Mercredi, il avait rejeté toute hypothèse d'un départ de l'IMA.

Mais les pressions se sont accélérées, d'abord au sein de la classe politique puis jusqu'au sommet de l'Etat, quand l'Elysée et Matignon avaient exigé sa convocation auprès du ministère des Affaires étrangères.

Jean-Noël Barrot avait déclaré se réserver "toutes les options" quant au mandat de M. Lang, qualifiant les premiers éléments de l'affaire d'"inédits et d'une extrême gravité".

- "Très triste" -

La défense de l'ancien ministre n'a quant à elle pas beaucoup évolué.

Après avoir assumé ses liens avec Jeffrey Epstein, puis plaidé la naïveté, il a réaffirmé son innocence samedi.

"Les accusations portées à mon encontre sont inexactes et je le démontrerai", a-t-il assuré dans le courrier au ministre des Affaires étrangères.

"Je me réjouis que la justice se saisisse de ce dossier", a-t-il aussi affirmé, évoquant l'enquête préliminaire ouverte vendredi par le parquet national financier (PNF) contre lui et sa fille Caroline Lang pour "blanchiment de fraude fiscale aggravée", après des "faits révélés par Mediapart".

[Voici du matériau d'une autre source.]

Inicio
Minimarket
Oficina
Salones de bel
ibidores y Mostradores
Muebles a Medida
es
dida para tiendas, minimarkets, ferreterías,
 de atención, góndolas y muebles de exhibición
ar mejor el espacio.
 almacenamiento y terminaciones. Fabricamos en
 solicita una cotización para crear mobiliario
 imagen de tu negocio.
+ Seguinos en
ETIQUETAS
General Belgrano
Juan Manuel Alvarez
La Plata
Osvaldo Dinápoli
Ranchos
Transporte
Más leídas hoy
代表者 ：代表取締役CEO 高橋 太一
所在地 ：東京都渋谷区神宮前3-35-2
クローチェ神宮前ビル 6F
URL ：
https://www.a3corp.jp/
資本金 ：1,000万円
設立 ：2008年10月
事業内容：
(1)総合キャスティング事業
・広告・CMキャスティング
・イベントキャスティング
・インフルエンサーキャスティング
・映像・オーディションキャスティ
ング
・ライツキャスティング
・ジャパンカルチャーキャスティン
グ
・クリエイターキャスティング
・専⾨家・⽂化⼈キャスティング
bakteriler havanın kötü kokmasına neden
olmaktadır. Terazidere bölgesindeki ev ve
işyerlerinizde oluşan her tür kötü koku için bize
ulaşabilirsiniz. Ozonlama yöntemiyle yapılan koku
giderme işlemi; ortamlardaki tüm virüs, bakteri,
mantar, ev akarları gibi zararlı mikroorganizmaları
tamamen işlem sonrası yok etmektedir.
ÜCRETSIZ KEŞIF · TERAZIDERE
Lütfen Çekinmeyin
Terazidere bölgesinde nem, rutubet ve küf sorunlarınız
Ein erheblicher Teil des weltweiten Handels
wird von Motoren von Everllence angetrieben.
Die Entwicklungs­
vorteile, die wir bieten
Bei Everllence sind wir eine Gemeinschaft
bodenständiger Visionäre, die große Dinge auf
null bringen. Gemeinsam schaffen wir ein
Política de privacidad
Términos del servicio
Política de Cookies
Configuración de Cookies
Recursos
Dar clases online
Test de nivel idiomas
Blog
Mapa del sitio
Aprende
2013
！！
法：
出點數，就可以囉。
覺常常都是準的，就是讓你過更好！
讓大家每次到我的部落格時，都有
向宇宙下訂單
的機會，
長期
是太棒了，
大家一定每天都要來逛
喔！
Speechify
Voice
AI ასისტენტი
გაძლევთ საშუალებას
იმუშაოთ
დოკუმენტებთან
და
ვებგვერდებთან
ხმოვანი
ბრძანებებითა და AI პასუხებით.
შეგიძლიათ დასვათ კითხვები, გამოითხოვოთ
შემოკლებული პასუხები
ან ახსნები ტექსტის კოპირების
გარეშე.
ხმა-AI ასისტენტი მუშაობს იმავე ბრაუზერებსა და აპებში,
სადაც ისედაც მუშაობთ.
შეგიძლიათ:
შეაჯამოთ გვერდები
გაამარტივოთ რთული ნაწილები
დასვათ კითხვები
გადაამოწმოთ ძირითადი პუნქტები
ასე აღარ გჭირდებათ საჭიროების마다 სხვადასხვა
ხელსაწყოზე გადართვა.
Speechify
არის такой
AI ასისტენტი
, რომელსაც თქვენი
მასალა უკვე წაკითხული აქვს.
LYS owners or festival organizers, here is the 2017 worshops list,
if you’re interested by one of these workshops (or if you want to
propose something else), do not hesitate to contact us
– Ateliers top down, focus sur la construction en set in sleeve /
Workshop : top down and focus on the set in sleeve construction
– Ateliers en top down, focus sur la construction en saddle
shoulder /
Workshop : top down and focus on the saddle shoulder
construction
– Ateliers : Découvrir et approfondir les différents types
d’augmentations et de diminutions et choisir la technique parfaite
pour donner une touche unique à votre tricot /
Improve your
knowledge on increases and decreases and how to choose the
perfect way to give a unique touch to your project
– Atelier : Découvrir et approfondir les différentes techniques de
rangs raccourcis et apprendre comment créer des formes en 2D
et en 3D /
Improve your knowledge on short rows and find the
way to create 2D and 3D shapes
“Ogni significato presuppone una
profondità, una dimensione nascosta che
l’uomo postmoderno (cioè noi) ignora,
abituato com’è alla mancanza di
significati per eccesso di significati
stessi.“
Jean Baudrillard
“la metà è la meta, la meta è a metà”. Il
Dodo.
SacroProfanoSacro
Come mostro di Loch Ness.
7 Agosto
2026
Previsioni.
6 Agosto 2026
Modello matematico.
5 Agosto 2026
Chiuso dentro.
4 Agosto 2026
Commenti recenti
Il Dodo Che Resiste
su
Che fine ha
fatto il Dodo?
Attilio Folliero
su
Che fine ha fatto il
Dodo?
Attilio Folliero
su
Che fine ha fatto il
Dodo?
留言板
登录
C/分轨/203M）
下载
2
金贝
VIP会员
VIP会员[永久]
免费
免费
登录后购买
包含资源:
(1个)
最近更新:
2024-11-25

Sur la base des nouveaux éléments publiés par l'administration américaine, le média a fait état de liens financiers et d'intérêts économiques communs entre la famille Lang et le financier.

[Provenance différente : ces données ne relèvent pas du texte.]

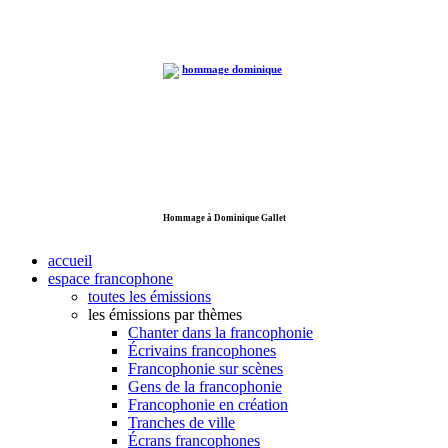
Hommage à Dominique Gallet
accueil
espace francophone
toutes les émissions
les émissions par thèmes
Chanter dans la francophonie
Écrivains francophones
Francophonie sur scènes
Gens de la francophonie
Francophonie en création
Tranches de ville
Écrans francophones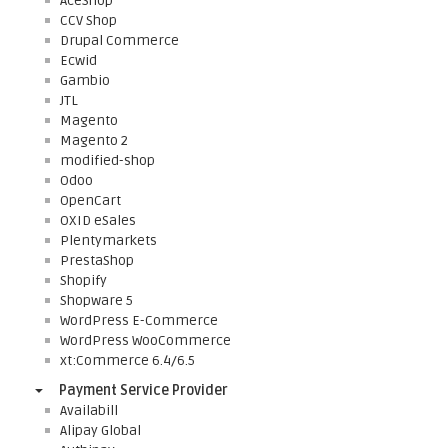
AceShop
CCV Shop
Drupal Commerce
Ecwid
Gambio
JTL
Magento
Magento 2
modified-shop
Odoo
OpenCart
OXID eSales
Plentymarkets
PrestaShop
Shopify
Shopware 5
WordPress E-Commerce
WordPress WooCommerce
xt:Commerce 6.4/6.5
Payment Service Provider
Availabill
Alipay Global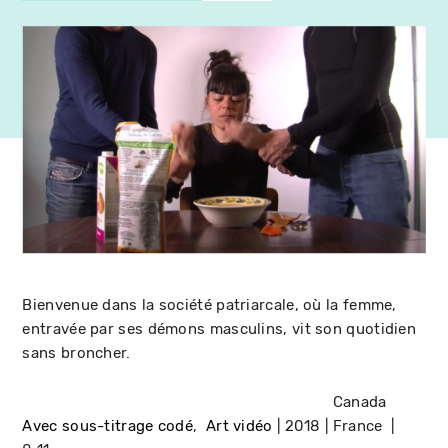
Bienvenue dans la société patriarcale, où la femme,
entravée par ses démons masculins, vit son quotidien
sans broncher.
Canada
Avec sous-titrage codé
Art vidéo
2018
France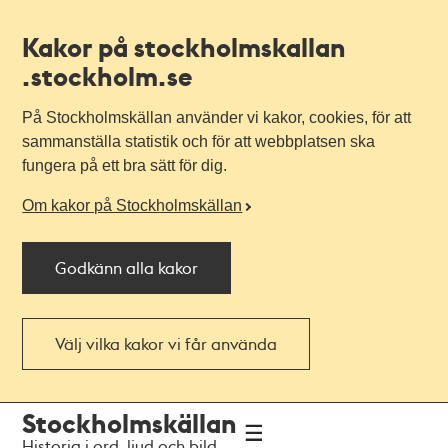
Kakor på stockholmskallan
.stockholm.se
På Stockholmskällan använder vi kakor, cookies, för att
sammanställa statistik och för att webbplatsen ska
fungera på ett bra sätt för dig.
Om kakor på Stockholmskällan
Godkänn alla kakor
Välj vilka kakor vi får använda
Till
Till
Stockholmskällan
navigationen
huvudinnehållet
Historia i ord, ljud och bild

D'après son avocat Laurent Merlet, interrogé samedi sur BFM TV, Jack Lang "est à la fois très triste de quitter une institution muséale qu'il aime beaucoup" mais également "extrêmement combatif et ne laissera pas les calomnies prendre le terrain".

D'après les messages exhumés, le nom de l'ancien ministre ressort 673 fois de la correspondance de l'ancien homme d'affaires américain décédé en prison en 2019.

Les deux hommes ont notamment négocié en 2015 la vente entre eux d'un riad à Marrakech, et les messages ont continué les années suivantes.

"Cher Jeffrey, (...) votre générosité est infinie", aurait écrit Jack Lang en 2017. "Puis-je encore abuser ?", avait-il aussi demandé, avant de solliciter le milliardaire pour qu'il le transporte en voiture à une fête organisée hors de Paris.

La fille de l'ancien ministre, Caroline Lang, a quant à elle démissionné lundi de la tête d'un syndicat de producteurs de cinéma après les révélations sur une société "offshore" qu'elle a fondée en 2016 avec l'homme d'affaires américain.

Au micro de BFM TV samedi, avant la démission du président de l'IMA, le président du Rassemblement national, Jordan Bardella, a dénoncé "la complaisance du système politique et du système médiatique à l'égard de Jack Lang".

En 1977, Jack Lang avait fait partie des signataires d'une pétition défendant les relations sexuelles entre adultes et enfants, publiée dans Le Monde mais aussi dans Libération.

Avoir signé cette pétition "était une connerie", avait-il regretté en 2021.